**WHAT IS EXPECTED**
Please return all records verbatim, no pictures.

**RECORD EXCERPTS**
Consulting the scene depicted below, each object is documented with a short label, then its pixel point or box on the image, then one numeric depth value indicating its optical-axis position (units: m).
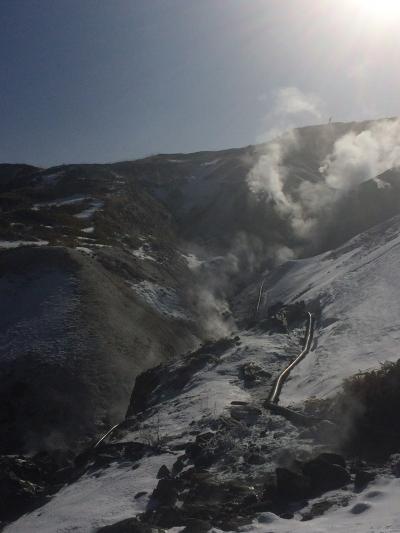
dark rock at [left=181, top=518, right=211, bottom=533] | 11.05
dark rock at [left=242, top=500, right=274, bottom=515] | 11.67
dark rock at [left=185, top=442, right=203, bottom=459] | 15.79
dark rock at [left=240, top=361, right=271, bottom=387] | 22.25
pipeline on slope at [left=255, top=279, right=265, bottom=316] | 44.28
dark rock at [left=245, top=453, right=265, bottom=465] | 14.55
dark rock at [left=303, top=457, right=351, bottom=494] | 11.95
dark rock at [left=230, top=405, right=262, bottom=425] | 17.55
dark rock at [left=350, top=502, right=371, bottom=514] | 10.35
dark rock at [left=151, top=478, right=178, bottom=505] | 13.09
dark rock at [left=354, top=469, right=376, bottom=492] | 11.70
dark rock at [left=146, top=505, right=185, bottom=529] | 11.83
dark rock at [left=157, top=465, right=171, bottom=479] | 14.79
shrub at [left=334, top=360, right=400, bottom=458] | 13.70
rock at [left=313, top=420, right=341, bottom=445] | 14.59
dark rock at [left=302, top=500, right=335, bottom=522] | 10.77
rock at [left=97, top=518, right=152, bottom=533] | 11.29
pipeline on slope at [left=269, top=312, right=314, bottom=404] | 19.71
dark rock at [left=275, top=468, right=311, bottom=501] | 11.84
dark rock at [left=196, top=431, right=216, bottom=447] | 16.22
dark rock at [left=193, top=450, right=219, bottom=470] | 14.98
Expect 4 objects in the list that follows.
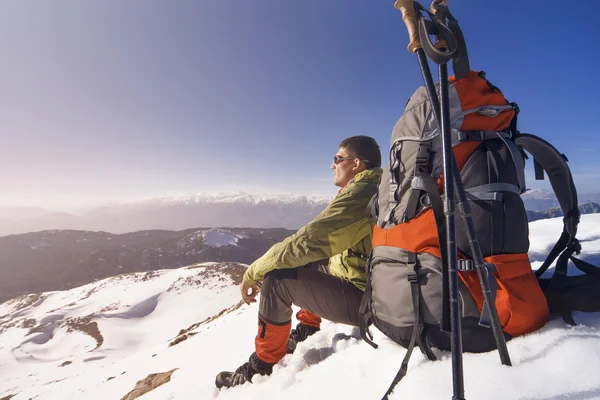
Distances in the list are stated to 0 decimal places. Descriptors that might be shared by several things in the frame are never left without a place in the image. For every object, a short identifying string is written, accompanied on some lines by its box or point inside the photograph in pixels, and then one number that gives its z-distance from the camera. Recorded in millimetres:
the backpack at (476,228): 824
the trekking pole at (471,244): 724
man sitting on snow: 1238
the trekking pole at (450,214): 685
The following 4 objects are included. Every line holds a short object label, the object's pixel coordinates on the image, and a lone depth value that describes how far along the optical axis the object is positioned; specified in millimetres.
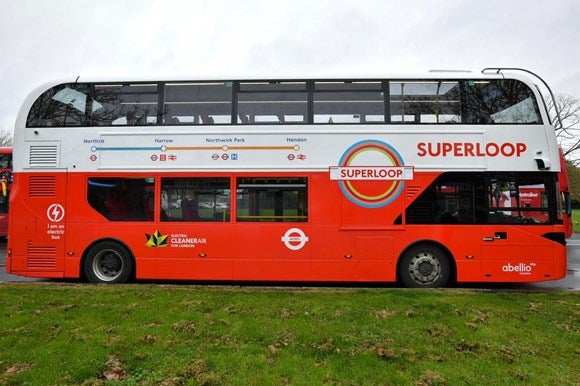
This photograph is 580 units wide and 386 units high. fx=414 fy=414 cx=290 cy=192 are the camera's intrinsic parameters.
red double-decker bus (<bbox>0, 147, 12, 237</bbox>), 15677
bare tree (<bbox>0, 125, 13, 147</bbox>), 53156
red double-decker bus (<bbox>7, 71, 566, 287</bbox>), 7598
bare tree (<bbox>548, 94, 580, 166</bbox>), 38662
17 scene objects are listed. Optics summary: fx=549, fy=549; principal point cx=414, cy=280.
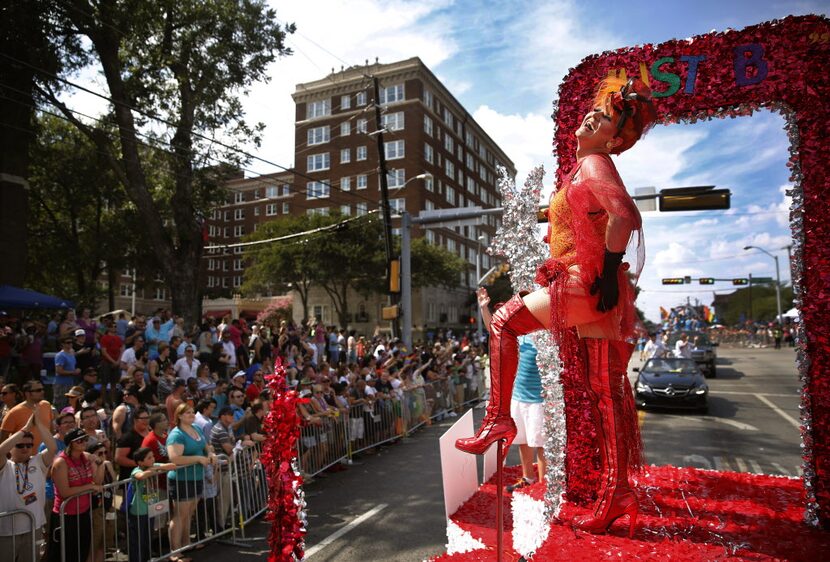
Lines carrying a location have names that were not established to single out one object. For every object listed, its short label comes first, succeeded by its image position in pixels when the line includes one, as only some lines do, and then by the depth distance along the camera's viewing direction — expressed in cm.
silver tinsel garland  461
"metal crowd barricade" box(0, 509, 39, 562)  445
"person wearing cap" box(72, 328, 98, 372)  1002
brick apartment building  4781
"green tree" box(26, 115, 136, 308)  2420
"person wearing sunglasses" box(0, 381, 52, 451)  550
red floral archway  392
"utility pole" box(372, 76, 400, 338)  1774
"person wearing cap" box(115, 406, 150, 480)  590
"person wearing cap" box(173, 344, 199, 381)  1028
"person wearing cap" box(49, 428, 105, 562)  501
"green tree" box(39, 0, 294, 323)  1614
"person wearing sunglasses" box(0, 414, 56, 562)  447
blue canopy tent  1341
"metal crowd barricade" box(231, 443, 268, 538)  659
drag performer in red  303
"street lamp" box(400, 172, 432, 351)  1636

**RESPONSE FOR THIS EXERCISE**
Consulting the scene depicted below, each object is documented with a short label, then its pixel point or box on the image, then one numeric depth value indicating its optical-axis position (units: m).
dark rock at [left=181, top=518, right=211, bottom=533] | 11.05
dark rock at [left=242, top=500, right=274, bottom=515] | 11.67
dark rock at [left=185, top=442, right=203, bottom=459] | 15.79
dark rock at [left=240, top=361, right=271, bottom=387] | 22.25
pipeline on slope at [left=255, top=279, right=265, bottom=316] | 44.28
dark rock at [left=245, top=453, right=265, bottom=465] | 14.55
dark rock at [left=303, top=457, right=351, bottom=494] | 11.95
dark rock at [left=230, top=405, right=262, bottom=425] | 17.55
dark rock at [left=350, top=502, right=371, bottom=514] | 10.35
dark rock at [left=151, top=478, right=178, bottom=505] | 13.09
dark rock at [left=354, top=469, right=376, bottom=492] | 11.70
dark rock at [left=146, top=505, right=185, bottom=529] | 11.83
dark rock at [left=157, top=465, right=171, bottom=479] | 14.79
shrub at [left=334, top=360, right=400, bottom=458] | 13.70
rock at [left=313, top=420, right=341, bottom=445] | 14.59
dark rock at [left=302, top=500, right=335, bottom=522] | 10.77
rock at [left=97, top=518, right=152, bottom=533] | 11.29
pipeline on slope at [left=269, top=312, right=314, bottom=404] | 19.71
dark rock at [left=275, top=468, right=311, bottom=501] | 11.84
dark rock at [left=196, top=431, right=216, bottom=447] | 16.22
dark rock at [left=193, top=450, right=219, bottom=470] | 14.98
Expect 4 objects in the list that follows.
Distances in the list are stated to 0 decimal places. Descriptors that might be shared by several things in the frame are never left without a place in the image. For every object, a short identifying string is written, accompanied on some lines by its box or point inside the photograph in pixels, and then one number that gives its z-distance from the camera. Recorded in millimetres:
the backpack at (476,228): 824
the trekking pole at (471,244): 724
man sitting on snow: 1238
the trekking pole at (450,214): 685
The following 4 objects are included. Every line holds a short object label, the object's pixel coordinates on the image, and a lone depth value that describes how far along the optical axis the object is positioned; specified in millimetres.
This photograph is 580 units wide and 386 units high. fx=414 fy=414 cx=290 cy=192 are the camera's intrinsic parameters.
red double-decker bus (<bbox>0, 147, 12, 237</bbox>), 15677
bare tree (<bbox>0, 125, 13, 147</bbox>), 53156
red double-decker bus (<bbox>7, 71, 566, 287</bbox>), 7598
bare tree (<bbox>548, 94, 580, 166</bbox>), 38662
17 scene objects are listed. Optics summary: fx=549, fy=549; principal point cx=414, cy=280.
Lines carrying a location have names that were not established to single out one object. For every object listed, its short label comes first, succeeded by its image position in pixels when the line includes one, as only some lines do, and then by the depth distance along the camera's viewing direction — expressed in cm.
silver tinsel garland  461
"metal crowd barricade" box(0, 509, 39, 562)  445
"person wearing cap" box(72, 328, 98, 372)  1002
brick apartment building  4781
"green tree" box(26, 115, 136, 308)  2420
"person wearing sunglasses" box(0, 381, 52, 451)  550
red floral archway  392
"utility pole" box(372, 76, 400, 338)  1774
"person wearing cap" box(115, 406, 150, 480)  590
"person wearing cap" box(173, 344, 199, 381)  1028
"person wearing cap" box(49, 428, 105, 562)  501
"green tree" box(39, 0, 294, 323)  1614
"person wearing sunglasses" box(0, 414, 56, 562)  447
blue canopy tent  1341
"metal crowd barricade" box(231, 443, 268, 538)  659
drag performer in red  303
"street lamp" box(400, 172, 432, 351)  1636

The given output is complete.